As we established above, the $r$ value does not affect decryption, so it does not matter if the $r$ values are different, it will still decrypt to $m_1 + m_2$.
leaking information
Using this homomorphic addition property, we are able to arbitrarily add values to our plaintext (which includes negative values, therefore allowing for subtraction too).
However, since we have to submit all 20 ciphertexts at once, we cannot use any sort of adaptive ciphertext attacks, where we modify the ciphertext based on the result of the query (such as binary search).
The trick to this challenge is that since we can arbitrarily subtract any value from the plaintext, we can use this to guess a value for a byte at a certain position, by subtracting a value such that it will turn into a null byte.
Since there is already a null byte in the padding, we must first add some random value such that this null byte disappears.
Then, a null byte will be present in the plaintext if our guess for the byte at that position is correct. Since the null byte is what causes the padding to be valid, the padding will only be valid if our guess is correct.
Otherwise, if our guess is wrong, there will be no null byte in the plaintext, and it will error (as mentioned above).
We can also extend this to testing for multiple bytes, although we will only know if at least one of our guesses is correct, and we won’t know which one that is.
So, this allows us to, on each query, divide the possible plaintexts into two sets, one where the padding would be valid, and one where the padding would not be valid (the random bytes are not affected, and so do not matter). If we send 20 different queries, and find the intersection of the 20 resulting sets, we should hope to find only the correct plaintext.
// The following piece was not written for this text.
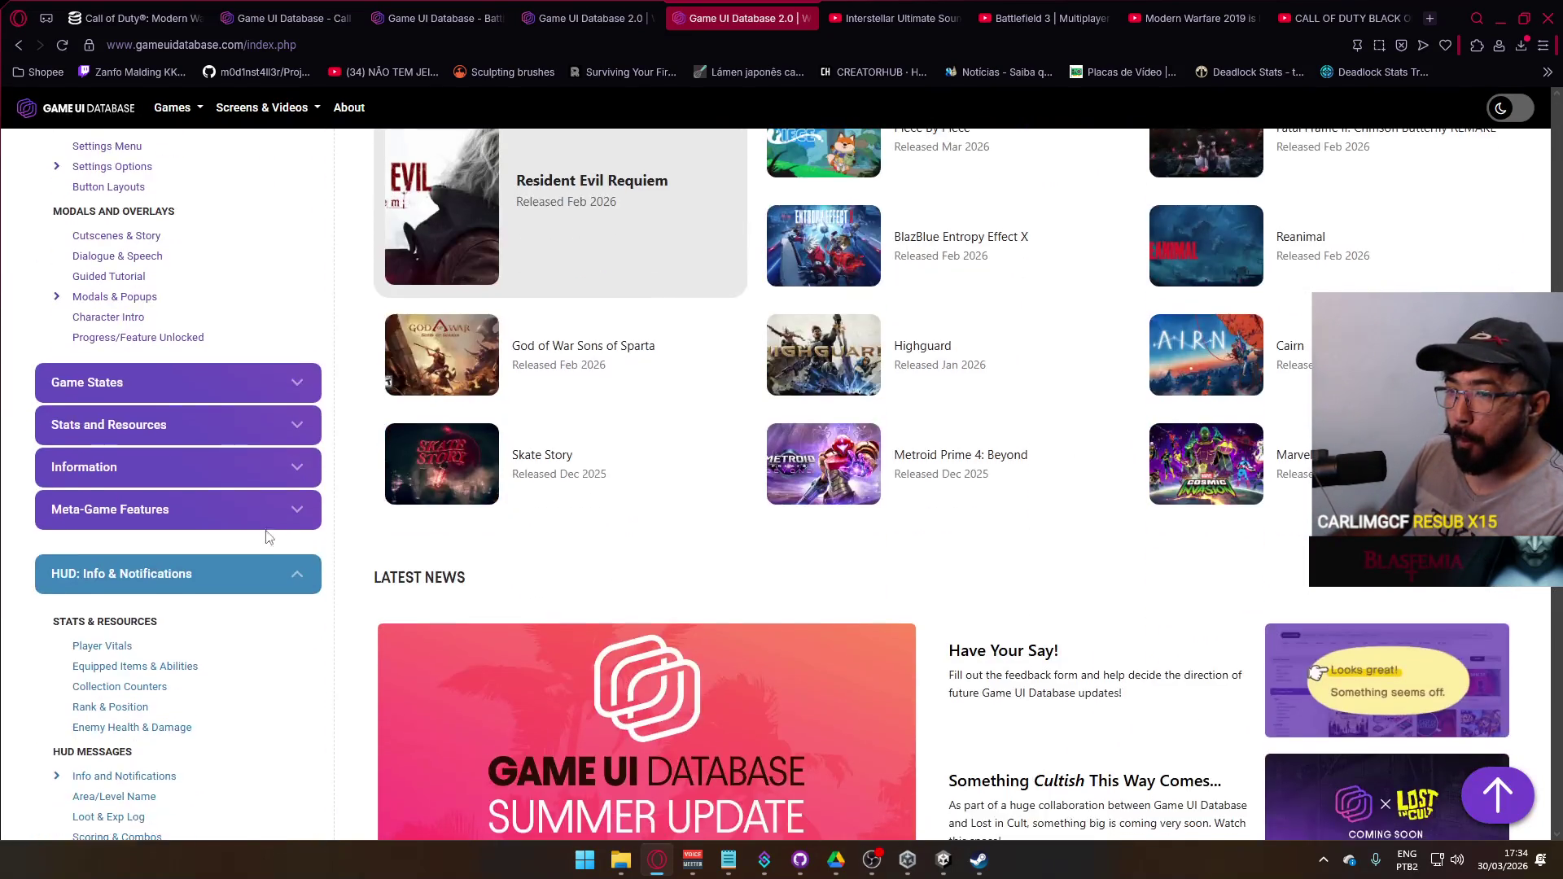
scroll(174, 575, "down", 3)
Theoretically we only need 16, as there are 16 bits of entropy, however the author was very nice and gave us 4 extra, so we can use a very naive method to generate them, which is essentially just randomly generating queries that split the set of candidates in half.
implementation details
To generate the queries, I used a greedy-type algorithm to pick the most common character (that wouldn’t cause the subset to contain above half) at a randomly chosen index, adding all candidates which had that character at the index, and repeating until the resulting subset was about half of the total number of candidates. Additionally, since the possible candidates remain the same for all rounds, we can use the same queries each time.
One thing we need to be quite careful about when generating the queries is that we cannot test consecutive bytes in the same query.
To see why this is an issue (and you might have spotted it in the diagram above), suppose we make a guess for the second byte that is too high. The subtraction will cause the first byte to decrease by one, so even if we guess the first byte correctly, the null byte will not appear, and the padding will be marked as invalid, meaning we’ll get an invalid result, even though our guess for the first byte is correct, and we would expect this to result in a successful decryption 😡.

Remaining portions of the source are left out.